National Geographic will shine a light on the animal world's survival tactics within the world's most extreme environments in a new, six-part nature series Hostile Planet, debuting April 1.

Using innovative camera technology, the series -- hosted by Bear Grylls (The Island) and produced by cinematographer/director Guillermo Navarro -- will showcase the often brutal conditions endured by animals on the planet, according to the network. 

National Geographic executive vice president of global unscripted entertainment Geoff Daniels outlines how the network worked to push boundaries on the natural history documentary genre with Hostile Planet. Here’s what Daniels and Nat Geo wants you to know about Hostile Planet. 

It’s not your mother’s nature series: Hostile Planet has an attitude; this isn’t pasteurized natural history filmmaking. This really has an extraordinary and distinct point of view that is pushing through the storytelling with a cinematic style that is helping us connect more deeply with stories of animals that are triumphing against all odds in some of the most extreme places at a time when the forces of nature are getting more volatile.
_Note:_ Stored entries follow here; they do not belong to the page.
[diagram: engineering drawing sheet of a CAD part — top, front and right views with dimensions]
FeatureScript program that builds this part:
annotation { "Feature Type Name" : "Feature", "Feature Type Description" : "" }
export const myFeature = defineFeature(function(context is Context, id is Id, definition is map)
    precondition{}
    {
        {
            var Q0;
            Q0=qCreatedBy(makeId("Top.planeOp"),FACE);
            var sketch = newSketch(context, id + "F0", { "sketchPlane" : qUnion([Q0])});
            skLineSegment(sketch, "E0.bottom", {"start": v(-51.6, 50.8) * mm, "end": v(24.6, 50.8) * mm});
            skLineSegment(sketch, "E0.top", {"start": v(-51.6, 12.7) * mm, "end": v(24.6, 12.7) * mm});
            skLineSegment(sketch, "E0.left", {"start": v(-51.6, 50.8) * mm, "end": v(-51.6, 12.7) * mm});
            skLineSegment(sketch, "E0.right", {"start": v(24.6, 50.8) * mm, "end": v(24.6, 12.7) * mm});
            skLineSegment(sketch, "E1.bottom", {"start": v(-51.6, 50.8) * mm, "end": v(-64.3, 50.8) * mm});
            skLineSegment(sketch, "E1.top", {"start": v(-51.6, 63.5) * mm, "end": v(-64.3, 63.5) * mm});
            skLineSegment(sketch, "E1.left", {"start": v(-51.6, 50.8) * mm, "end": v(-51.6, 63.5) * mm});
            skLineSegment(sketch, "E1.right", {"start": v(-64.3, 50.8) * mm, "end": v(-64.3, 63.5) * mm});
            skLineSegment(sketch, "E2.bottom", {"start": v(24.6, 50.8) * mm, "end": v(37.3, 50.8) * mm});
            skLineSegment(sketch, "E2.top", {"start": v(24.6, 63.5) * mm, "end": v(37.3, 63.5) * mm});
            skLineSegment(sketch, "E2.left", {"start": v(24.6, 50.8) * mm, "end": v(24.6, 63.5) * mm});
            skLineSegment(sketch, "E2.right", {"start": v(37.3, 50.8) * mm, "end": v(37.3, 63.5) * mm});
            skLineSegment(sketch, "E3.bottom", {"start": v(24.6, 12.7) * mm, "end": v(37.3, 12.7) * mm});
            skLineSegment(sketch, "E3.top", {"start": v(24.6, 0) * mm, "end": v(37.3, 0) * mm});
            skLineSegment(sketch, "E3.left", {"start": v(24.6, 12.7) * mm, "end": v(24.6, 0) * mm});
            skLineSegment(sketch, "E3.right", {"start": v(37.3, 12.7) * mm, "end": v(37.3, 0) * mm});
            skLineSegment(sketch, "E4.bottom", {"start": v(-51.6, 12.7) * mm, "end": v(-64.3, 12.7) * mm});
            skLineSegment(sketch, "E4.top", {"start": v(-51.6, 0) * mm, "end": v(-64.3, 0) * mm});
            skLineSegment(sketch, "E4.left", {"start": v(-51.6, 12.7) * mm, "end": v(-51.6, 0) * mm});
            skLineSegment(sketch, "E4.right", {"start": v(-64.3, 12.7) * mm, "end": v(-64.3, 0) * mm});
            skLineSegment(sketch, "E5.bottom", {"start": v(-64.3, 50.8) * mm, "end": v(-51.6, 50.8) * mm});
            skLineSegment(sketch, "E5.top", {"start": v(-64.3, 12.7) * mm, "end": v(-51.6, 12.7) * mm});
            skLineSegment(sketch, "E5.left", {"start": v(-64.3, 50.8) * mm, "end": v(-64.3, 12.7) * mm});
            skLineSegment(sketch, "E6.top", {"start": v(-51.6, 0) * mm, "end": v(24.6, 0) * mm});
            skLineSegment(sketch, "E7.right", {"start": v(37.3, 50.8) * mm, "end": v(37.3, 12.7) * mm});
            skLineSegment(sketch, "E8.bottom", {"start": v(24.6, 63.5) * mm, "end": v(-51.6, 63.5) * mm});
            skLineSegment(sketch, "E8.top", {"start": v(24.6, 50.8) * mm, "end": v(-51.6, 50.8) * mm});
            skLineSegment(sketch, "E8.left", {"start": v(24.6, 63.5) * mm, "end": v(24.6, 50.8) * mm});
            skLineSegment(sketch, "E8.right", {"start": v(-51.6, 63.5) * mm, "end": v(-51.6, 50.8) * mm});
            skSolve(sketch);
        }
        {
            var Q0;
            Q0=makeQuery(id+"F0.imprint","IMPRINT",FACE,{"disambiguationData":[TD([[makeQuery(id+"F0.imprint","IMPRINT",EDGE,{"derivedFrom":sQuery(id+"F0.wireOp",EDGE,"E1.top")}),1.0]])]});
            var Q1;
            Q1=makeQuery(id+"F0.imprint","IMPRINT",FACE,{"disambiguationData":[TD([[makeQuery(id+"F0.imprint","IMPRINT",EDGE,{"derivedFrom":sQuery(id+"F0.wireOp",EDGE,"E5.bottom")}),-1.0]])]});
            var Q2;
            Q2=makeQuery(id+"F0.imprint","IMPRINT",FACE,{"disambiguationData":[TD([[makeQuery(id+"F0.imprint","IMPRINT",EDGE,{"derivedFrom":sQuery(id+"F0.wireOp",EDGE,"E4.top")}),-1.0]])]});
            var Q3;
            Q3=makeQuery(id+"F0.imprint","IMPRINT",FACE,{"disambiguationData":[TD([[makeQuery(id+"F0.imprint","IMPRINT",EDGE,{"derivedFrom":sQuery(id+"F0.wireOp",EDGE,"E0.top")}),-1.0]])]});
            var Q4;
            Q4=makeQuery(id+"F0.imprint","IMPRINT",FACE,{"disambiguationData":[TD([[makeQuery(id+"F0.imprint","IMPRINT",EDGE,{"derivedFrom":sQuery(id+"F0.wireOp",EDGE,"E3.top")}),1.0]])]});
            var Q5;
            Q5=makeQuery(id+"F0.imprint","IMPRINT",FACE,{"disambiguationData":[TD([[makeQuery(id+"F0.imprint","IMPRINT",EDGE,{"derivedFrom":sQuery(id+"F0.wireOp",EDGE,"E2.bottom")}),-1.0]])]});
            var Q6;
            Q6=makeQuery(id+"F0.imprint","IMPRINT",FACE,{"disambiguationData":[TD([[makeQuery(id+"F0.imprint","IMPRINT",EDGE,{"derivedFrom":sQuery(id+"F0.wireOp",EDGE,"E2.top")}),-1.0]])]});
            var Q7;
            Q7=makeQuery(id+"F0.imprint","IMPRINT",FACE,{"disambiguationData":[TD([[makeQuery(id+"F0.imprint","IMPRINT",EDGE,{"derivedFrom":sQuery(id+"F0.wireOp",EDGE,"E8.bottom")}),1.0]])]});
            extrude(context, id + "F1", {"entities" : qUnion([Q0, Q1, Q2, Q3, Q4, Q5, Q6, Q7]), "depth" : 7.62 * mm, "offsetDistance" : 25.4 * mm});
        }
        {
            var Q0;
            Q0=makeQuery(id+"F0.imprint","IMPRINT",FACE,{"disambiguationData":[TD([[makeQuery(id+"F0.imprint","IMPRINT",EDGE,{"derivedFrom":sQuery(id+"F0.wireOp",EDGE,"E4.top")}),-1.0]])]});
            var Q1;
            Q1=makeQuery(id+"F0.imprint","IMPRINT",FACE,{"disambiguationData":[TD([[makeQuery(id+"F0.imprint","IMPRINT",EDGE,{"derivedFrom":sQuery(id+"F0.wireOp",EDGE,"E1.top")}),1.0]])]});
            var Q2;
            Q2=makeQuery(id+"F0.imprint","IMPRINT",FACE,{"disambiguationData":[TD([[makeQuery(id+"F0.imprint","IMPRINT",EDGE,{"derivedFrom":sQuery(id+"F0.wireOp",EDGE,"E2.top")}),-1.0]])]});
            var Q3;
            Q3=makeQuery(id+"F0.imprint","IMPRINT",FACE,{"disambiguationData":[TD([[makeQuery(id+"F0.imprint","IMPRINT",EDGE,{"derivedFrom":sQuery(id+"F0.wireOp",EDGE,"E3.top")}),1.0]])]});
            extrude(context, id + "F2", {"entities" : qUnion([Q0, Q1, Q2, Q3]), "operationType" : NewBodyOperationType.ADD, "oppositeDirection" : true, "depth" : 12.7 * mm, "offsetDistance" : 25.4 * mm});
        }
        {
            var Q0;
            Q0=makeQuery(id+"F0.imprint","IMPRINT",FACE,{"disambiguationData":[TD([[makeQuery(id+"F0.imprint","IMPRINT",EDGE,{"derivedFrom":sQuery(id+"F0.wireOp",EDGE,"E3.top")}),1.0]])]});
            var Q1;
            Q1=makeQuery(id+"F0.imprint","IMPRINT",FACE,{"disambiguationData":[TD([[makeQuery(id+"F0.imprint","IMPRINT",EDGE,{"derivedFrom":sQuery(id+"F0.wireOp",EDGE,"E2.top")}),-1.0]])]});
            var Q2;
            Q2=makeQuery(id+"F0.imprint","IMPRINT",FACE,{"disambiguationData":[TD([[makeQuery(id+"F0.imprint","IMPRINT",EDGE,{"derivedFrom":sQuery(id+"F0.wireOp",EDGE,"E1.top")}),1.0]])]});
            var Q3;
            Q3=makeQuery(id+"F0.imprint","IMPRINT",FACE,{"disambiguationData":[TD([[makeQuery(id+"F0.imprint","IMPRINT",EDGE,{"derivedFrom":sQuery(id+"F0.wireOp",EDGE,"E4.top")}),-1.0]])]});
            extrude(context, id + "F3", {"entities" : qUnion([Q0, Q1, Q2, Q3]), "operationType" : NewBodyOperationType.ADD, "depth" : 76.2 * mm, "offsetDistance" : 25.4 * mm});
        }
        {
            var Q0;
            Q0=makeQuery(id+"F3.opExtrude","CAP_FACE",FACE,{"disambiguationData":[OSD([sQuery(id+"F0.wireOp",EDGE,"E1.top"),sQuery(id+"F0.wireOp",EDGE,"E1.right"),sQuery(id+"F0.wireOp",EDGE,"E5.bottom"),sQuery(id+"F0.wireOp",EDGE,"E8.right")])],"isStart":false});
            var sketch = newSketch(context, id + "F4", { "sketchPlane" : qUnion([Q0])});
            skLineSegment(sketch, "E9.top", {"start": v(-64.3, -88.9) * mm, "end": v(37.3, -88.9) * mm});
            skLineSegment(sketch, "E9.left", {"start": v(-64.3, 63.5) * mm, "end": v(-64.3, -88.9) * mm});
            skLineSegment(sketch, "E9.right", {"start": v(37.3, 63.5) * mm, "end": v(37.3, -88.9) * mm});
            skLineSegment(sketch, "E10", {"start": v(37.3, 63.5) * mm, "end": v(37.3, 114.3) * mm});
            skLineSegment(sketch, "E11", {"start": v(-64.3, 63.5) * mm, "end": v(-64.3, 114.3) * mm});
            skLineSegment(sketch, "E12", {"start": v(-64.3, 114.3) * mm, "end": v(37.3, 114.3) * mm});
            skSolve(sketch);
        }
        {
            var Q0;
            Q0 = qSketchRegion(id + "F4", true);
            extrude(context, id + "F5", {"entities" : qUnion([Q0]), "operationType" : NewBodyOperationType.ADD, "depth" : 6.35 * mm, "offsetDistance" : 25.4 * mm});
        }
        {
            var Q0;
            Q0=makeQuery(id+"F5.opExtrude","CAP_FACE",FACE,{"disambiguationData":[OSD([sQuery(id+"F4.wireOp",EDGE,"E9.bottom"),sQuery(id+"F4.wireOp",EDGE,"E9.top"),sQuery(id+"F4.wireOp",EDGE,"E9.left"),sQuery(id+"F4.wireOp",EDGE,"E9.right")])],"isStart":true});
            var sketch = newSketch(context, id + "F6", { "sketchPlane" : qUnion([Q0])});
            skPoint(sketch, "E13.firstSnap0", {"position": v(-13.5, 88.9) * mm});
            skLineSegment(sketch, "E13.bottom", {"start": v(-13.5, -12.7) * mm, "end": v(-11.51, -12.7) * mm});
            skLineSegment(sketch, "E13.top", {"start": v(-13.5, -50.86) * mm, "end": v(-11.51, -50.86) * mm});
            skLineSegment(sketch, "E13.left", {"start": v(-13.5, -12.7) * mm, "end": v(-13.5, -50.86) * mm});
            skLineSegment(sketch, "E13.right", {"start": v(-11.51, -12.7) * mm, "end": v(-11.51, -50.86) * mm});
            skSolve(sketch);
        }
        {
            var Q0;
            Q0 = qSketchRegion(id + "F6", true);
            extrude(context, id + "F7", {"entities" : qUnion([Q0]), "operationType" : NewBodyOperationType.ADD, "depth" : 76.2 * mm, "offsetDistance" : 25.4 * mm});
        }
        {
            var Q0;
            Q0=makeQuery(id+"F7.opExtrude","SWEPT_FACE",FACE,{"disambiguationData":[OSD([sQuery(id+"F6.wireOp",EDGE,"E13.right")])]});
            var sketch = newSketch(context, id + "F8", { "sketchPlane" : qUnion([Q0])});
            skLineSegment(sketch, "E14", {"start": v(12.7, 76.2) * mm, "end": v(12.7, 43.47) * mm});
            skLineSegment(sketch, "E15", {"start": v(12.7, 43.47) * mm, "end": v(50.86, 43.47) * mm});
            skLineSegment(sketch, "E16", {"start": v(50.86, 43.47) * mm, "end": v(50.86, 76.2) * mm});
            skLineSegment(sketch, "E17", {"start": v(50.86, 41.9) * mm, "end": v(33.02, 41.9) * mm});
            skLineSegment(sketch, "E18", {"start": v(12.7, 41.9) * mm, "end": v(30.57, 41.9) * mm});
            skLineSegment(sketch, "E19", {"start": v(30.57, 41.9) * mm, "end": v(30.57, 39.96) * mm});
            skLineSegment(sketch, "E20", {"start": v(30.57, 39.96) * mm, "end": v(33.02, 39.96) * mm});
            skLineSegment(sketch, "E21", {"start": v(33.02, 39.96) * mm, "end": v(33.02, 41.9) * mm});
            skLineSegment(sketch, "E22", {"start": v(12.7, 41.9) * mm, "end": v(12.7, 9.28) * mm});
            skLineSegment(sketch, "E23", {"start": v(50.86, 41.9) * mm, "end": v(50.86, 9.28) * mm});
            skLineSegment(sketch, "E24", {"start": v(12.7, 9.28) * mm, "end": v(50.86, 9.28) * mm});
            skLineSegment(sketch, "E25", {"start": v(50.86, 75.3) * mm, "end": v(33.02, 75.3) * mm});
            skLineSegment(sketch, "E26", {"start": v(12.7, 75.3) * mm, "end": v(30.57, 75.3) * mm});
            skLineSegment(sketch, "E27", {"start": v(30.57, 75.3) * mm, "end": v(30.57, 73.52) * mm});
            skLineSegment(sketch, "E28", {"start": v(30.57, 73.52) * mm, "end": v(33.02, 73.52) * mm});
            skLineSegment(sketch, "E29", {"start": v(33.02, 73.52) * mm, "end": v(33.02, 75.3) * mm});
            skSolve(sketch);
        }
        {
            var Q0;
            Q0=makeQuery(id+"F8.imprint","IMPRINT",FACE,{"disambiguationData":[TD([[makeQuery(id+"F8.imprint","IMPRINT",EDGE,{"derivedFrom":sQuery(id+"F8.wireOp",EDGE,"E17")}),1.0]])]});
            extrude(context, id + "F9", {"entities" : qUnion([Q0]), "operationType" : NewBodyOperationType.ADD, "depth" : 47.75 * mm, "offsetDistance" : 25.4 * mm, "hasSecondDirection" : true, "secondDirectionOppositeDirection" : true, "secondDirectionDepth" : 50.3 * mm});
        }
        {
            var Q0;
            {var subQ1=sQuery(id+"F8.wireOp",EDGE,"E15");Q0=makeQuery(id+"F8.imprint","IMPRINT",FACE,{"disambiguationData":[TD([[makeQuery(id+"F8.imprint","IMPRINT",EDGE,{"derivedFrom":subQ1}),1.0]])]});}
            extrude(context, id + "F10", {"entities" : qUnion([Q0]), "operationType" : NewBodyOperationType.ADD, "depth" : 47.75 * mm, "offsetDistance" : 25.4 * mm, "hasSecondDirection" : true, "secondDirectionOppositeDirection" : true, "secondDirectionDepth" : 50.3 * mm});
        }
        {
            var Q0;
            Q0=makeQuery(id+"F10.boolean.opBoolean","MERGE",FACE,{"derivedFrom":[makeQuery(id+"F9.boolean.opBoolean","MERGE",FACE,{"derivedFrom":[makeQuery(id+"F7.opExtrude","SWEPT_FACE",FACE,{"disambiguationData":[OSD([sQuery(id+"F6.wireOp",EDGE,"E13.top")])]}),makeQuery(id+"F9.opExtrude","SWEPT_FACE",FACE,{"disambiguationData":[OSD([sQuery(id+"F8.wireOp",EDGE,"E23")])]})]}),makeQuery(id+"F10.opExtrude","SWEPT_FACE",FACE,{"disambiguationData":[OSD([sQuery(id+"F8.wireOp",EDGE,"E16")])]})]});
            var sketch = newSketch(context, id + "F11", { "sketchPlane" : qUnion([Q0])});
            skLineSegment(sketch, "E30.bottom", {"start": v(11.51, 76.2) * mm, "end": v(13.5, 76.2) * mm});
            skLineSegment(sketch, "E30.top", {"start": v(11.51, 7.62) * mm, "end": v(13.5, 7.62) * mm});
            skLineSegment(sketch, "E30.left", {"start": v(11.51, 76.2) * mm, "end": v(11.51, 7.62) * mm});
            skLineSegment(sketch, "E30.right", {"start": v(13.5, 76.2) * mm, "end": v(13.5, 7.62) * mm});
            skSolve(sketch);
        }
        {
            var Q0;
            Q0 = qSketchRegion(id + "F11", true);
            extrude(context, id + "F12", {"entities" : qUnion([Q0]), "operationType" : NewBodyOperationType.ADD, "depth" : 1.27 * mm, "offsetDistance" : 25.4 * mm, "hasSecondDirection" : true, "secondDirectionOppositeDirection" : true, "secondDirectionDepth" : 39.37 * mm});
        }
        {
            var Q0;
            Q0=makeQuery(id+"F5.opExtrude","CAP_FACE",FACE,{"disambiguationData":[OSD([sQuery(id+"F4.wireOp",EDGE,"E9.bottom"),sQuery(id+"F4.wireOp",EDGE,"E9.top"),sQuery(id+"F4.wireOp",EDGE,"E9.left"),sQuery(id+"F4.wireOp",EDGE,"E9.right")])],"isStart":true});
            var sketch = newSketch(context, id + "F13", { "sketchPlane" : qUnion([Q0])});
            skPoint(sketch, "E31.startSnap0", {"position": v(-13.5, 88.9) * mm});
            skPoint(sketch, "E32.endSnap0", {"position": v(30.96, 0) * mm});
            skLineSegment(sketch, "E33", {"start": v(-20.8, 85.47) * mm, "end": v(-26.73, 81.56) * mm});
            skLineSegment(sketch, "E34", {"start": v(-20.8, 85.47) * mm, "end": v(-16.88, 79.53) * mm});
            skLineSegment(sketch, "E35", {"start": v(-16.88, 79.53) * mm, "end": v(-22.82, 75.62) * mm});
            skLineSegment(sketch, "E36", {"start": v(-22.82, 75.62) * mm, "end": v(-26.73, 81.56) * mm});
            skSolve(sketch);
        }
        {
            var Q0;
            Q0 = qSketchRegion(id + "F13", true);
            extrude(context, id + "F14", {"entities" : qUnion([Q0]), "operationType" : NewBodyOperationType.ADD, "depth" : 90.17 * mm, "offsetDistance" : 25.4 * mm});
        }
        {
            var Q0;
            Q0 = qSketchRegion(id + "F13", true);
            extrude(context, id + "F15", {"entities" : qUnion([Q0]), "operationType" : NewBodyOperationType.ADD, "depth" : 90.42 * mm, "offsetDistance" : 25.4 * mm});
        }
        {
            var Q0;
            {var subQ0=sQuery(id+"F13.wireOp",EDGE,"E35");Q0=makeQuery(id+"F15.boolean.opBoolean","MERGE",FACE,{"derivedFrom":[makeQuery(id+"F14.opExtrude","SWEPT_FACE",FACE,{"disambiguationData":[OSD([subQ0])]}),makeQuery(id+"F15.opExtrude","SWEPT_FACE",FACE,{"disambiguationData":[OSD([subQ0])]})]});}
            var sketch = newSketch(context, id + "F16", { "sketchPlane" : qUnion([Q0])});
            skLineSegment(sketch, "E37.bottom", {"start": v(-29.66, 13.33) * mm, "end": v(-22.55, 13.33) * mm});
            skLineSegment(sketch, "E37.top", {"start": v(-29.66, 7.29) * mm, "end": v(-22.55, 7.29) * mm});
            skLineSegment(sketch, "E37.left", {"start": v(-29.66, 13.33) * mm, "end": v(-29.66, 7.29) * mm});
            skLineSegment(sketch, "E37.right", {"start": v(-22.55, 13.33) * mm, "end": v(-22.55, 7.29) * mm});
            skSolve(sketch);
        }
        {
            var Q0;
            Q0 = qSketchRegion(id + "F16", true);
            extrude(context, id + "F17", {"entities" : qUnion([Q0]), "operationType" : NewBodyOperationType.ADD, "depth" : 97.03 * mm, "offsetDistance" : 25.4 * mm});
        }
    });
The ability to walk a razor’s edge in the filmmaking, the storytelling, the dramatic stakes and the kind of lean-forward experience that typifies Hostile Planet is really going to set this apart from anything else out there.

It shines a light on the changing climates around the world: We are frankly looking at a world where, regardless of what you may think, the climate is changing. The forces of nature are getting more volatile -- you’re seeing a level of [climate] unpredictability that’s a challenge for all of us. The underlying narrative and motivation for this particular series has never been more relevant, more timely, and more important in terms of exposing to our audience the real plight of animals in some of the toughest climates in the world right now. We want to be able to do that in a way that isn’t about shaming or politicizing, but rather giving empathy and appreciation for just how hard these animals have it in the hardest places on their toughest day, and yet watching their resilience and ability to triumph. It gets people to better understand and appreciate the natural world, and then engage with us across all of [Nat Geo’s] platforms to do something about making these animal’s lives better, as well as making a more sustainable future for all of us.

It's more visually compelling and graphic than most natural history content: We now have the technologies that are enabling us to go into places and tell stories about animals that are so much more impactful in terms of bringing the animal’s perspective and point of view into the story equation in ways we haven’t been able to do before. We’re certainly programming it mindfully, and we’re being very truthful in how we’re presenting it and when we’re airing it in terms of the evening. We’re not making any of this stuff up … our family audiences are going to come to a new, more hopeful and inspired appreciation for what these animals go through. We’re never gratuitous or exploitative, but we’re really giving our audience an authentic experience of what these animals go through on a day to day basis.